▶ _Task list_:
1. In the road-trip text, change everything from "Then we met" down to "RAV4 as possible." so that "Camry" stands in place of "RAV4".
2. In the road-trip text, how low did the fog in the Appalachian mountain range bring visibility?

▶ _Provided text_:
With Pennsylvania came our first relief from the rain. As we moved further into the Appalachian mountain range, however, all the water vapor sitting on the ground turned into fog. Thick, penetrating fog that brought visibility down under 100 feet. With another thin shoulder and a fear of somebody not seeing us, we turned on the rear fog light and pushed forward, driving straight into the literal unknown.

The GPS on the map proved an excellent co-driver, alerting us to slowdowns on the route, as well as zooming in far enough to tell us when sharp curves lay ahead, obscured by the ground-level cloud cover.

As we made our final push out of Pennsylvania and into New York, both the fog and rain subsided. But it’s not like the car gods were ready to let us have fun. Nope, now it was time for early-morning traffic. Thankfully, we took a bypass around New York City, but even the White Plains congestion proved difficult to manage.

Then we met the worst driver on the planet. This person (because being gender-specific, while accurate, will likely be seen as misogynistic) in a Toyota RAV4 did everything in their power to bounce between the edges of the lane like a bowling ball rolling down an alley with the bumpers up. She even cut off an unmarked police cruiser, but he didn’t pull her over. It made me wonder why I cared about speed limits so much. Thankfully, the E63 didn’t give two shits what the speed limit was, as we made sure to use every inch of available power to move as far away from that RAV4 as possible.

▶ _Information_:
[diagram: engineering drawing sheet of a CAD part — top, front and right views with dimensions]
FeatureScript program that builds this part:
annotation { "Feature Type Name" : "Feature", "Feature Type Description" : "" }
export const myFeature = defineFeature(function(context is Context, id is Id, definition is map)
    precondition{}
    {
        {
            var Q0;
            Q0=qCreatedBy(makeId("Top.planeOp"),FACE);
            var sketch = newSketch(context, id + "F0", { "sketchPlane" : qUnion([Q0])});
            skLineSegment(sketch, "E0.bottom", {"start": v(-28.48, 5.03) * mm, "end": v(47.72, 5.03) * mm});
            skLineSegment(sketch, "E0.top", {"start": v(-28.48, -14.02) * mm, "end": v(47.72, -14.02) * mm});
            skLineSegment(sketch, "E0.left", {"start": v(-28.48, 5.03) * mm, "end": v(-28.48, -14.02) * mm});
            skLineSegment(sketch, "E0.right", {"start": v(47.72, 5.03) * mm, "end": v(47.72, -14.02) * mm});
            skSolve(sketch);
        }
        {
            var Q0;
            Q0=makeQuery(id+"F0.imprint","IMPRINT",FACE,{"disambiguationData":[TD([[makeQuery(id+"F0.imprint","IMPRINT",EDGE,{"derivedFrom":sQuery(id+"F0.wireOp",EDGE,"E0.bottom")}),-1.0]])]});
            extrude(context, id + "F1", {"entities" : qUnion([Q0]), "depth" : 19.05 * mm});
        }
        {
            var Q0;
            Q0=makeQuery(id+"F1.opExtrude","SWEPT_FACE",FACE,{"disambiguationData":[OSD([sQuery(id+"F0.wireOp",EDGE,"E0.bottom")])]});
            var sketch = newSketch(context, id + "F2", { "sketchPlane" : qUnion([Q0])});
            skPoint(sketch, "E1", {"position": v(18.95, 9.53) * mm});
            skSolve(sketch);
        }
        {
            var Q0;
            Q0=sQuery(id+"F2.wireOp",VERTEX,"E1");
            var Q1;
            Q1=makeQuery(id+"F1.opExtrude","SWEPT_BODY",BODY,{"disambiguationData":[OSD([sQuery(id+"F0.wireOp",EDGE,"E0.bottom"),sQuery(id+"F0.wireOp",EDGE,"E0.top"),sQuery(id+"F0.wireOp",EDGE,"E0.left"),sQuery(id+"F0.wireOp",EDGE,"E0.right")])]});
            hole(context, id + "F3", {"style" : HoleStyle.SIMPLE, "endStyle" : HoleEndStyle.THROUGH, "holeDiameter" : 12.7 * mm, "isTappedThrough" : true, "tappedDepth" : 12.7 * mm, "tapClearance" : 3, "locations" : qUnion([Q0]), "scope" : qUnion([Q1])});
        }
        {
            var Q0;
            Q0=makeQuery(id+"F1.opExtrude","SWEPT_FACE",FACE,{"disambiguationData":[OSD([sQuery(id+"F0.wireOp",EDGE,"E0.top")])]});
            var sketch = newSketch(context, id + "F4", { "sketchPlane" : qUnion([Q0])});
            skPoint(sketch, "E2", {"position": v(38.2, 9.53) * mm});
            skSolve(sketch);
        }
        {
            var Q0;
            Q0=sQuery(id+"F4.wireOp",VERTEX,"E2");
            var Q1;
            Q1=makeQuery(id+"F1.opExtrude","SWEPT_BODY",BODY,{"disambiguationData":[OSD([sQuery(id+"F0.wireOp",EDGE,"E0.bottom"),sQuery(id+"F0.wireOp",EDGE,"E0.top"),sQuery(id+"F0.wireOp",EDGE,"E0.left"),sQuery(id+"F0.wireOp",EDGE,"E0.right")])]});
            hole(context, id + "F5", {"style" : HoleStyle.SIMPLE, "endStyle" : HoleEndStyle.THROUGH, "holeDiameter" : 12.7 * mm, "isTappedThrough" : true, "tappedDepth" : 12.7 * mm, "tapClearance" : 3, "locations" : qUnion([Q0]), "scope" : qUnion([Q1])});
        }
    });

▶ _Outputs by task_:
1.
Then we met the worst driver on the planet. This person (because being gender-specific, while accurate, will likely be seen as misogynistic) in a Toyota Camry did everything in their power to bounce between the edges of the lane like a bowling ball rolling down an alley with the bumpers up. She even cut off an unmarked police cruiser, but he didn’t pull her over. It made me wonder why I cared about speed limits so much. Thankfully, the E63 didn’t give two shits what the speed limit was, as we made sure to use every inch of available power to move as far away from that Camry as possible.

2. Under 100 feet.